* STATED EXERCISE
Copy every line that accompanies each item below word for word, leaving the pictures out of your answer.
** START **
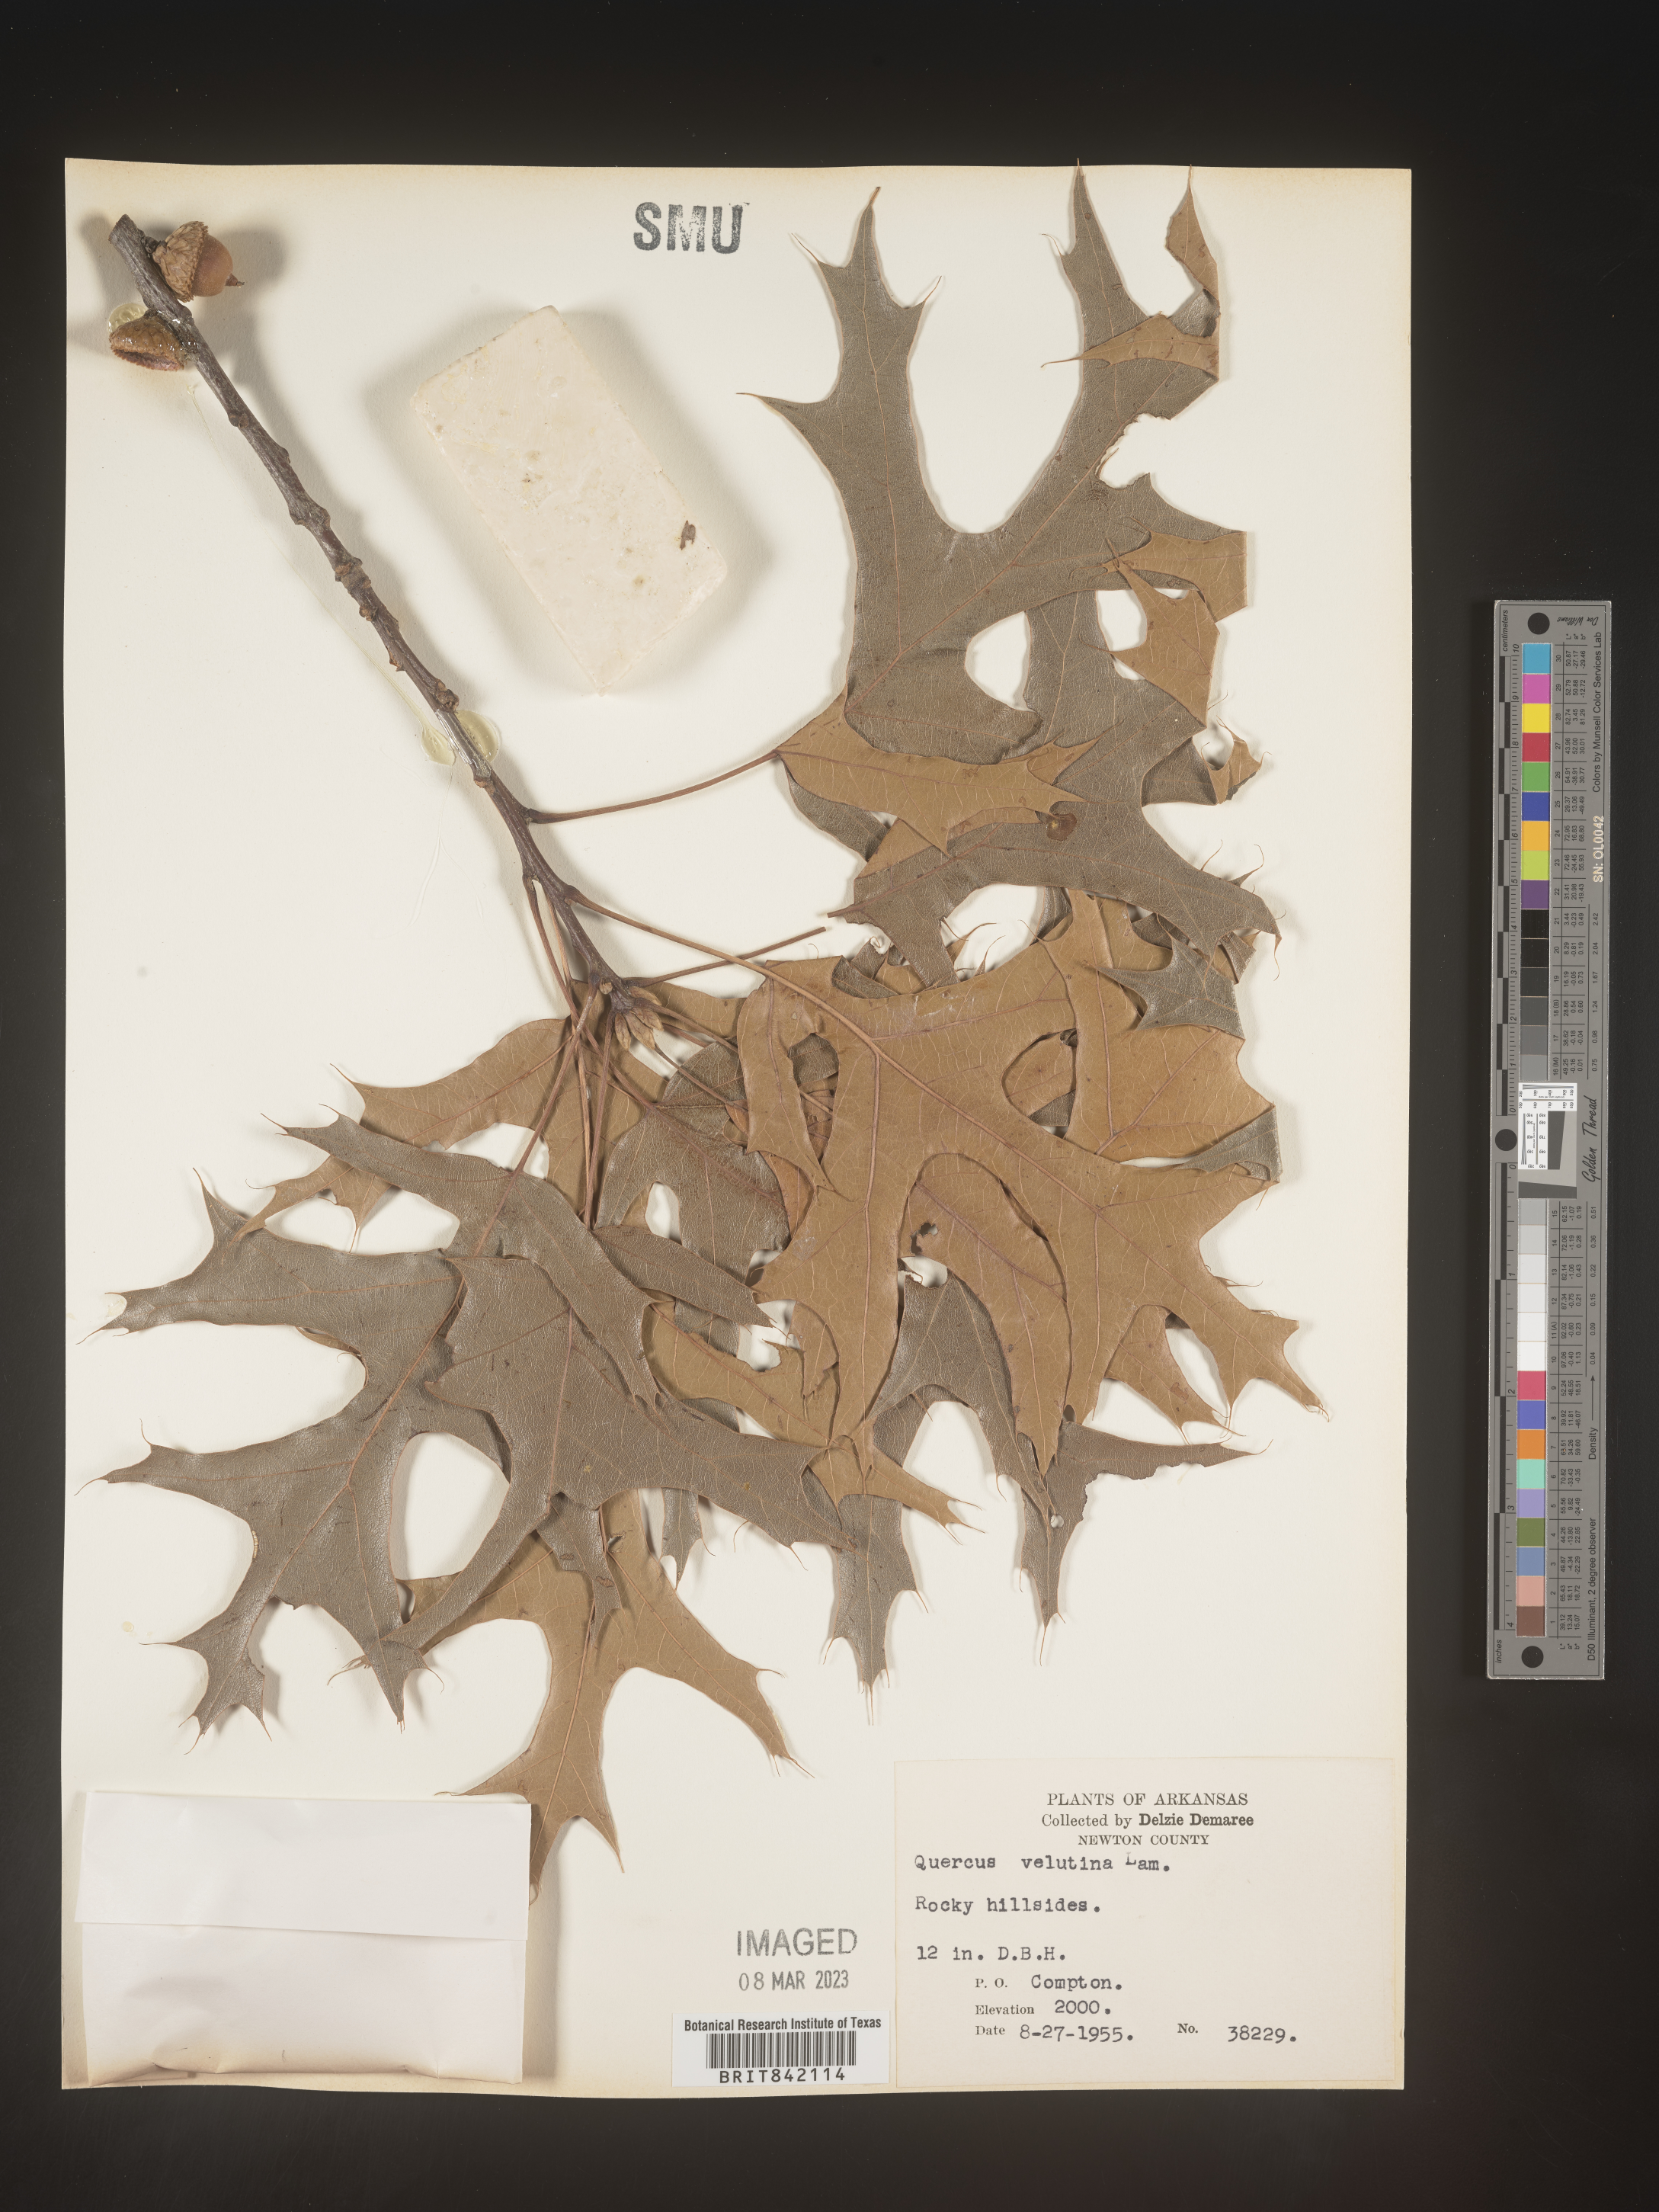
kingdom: Plantae
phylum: Tracheophyta
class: Magnoliopsida
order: Fagales
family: Fagaceae
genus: Quercus
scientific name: Quercus velutina
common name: Black oak
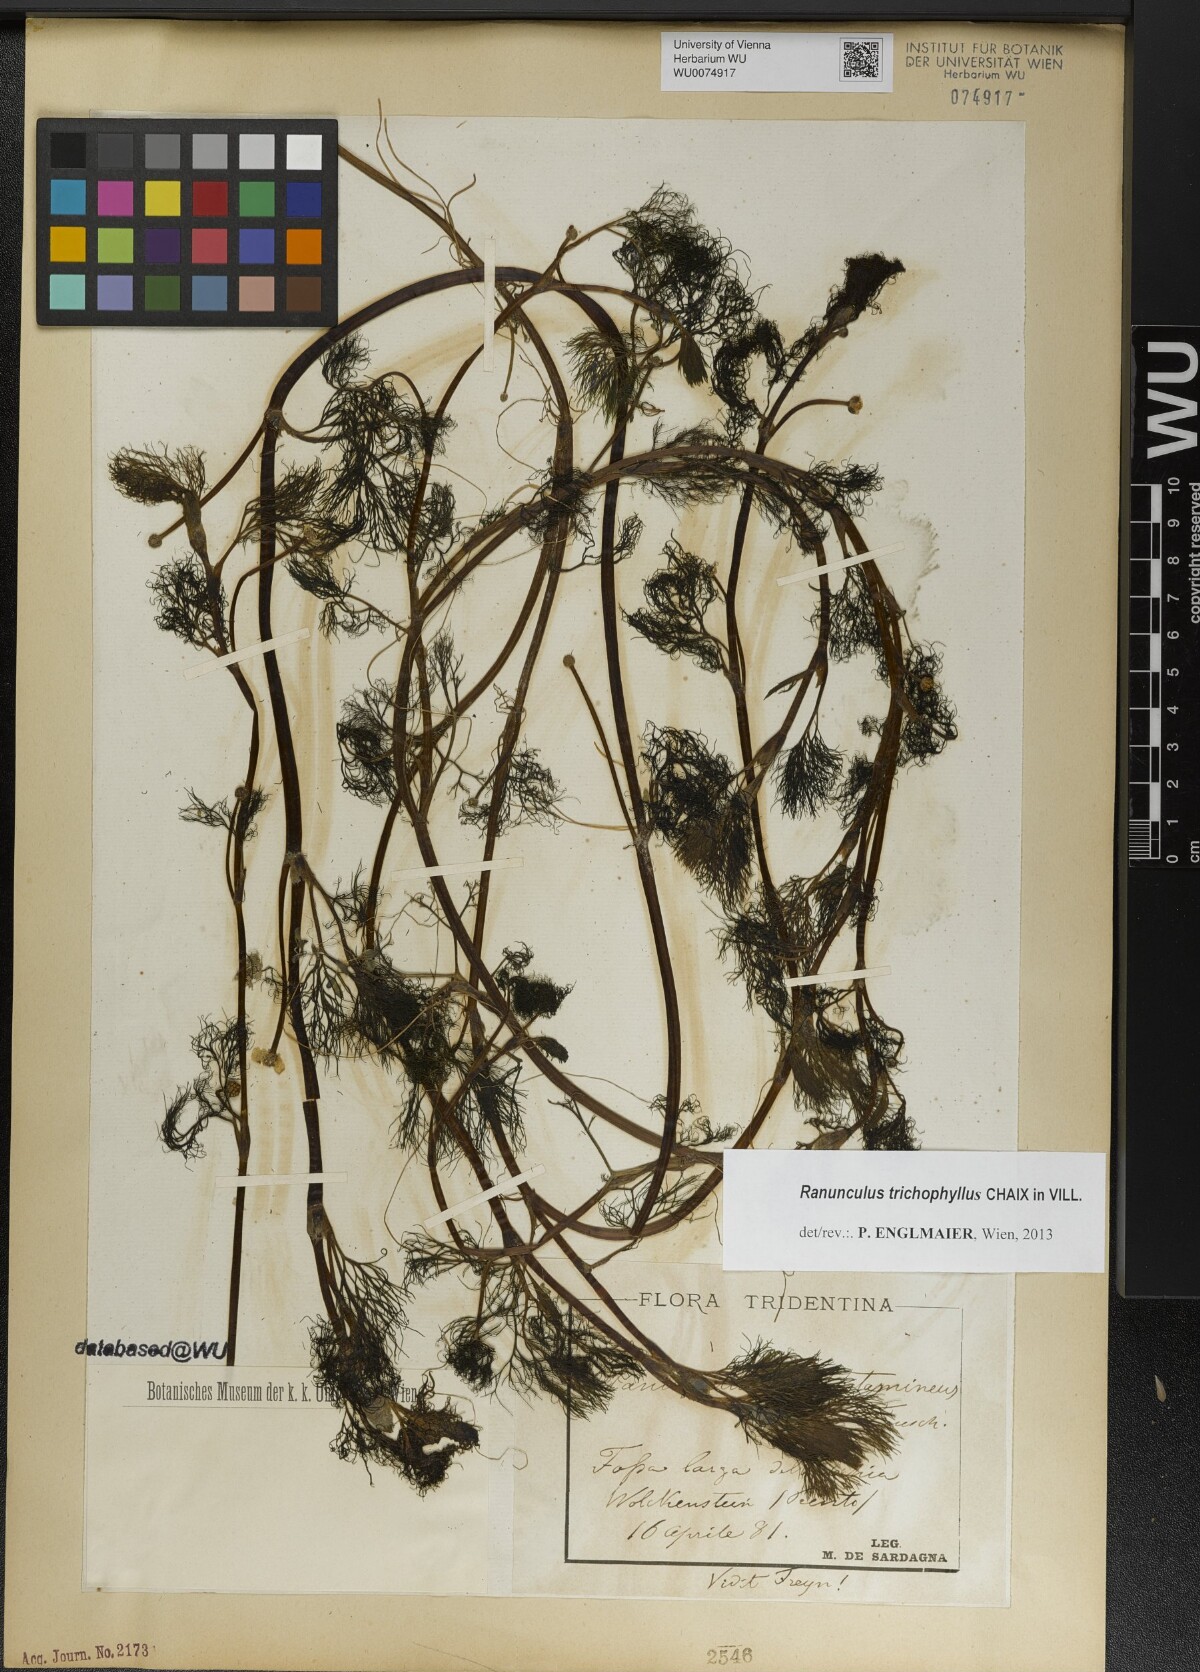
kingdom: Plantae
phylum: Tracheophyta
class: Magnoliopsida
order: Ranunculales
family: Ranunculaceae
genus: Ranunculus
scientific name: Ranunculus trichophyllus
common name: Thread-leaved water-crowfoot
** END **
* SOLUTION FOR THIS TASK
kingdom: Plantae
phylum: Tracheophyta
class: Magnoliopsida
order: Fagales
family: Fagaceae
genus: Quercus
scientific name: Quercus velutina
common name: Black oak
kingdom: Plantae
phylum: Tracheophyta
class: Magnoliopsida
order: Ranunculales
family: Ranunculaceae
genus: Ranunculus
scientific name: Ranunculus trichophyllus
common name: Thread-leaved water-crowfoot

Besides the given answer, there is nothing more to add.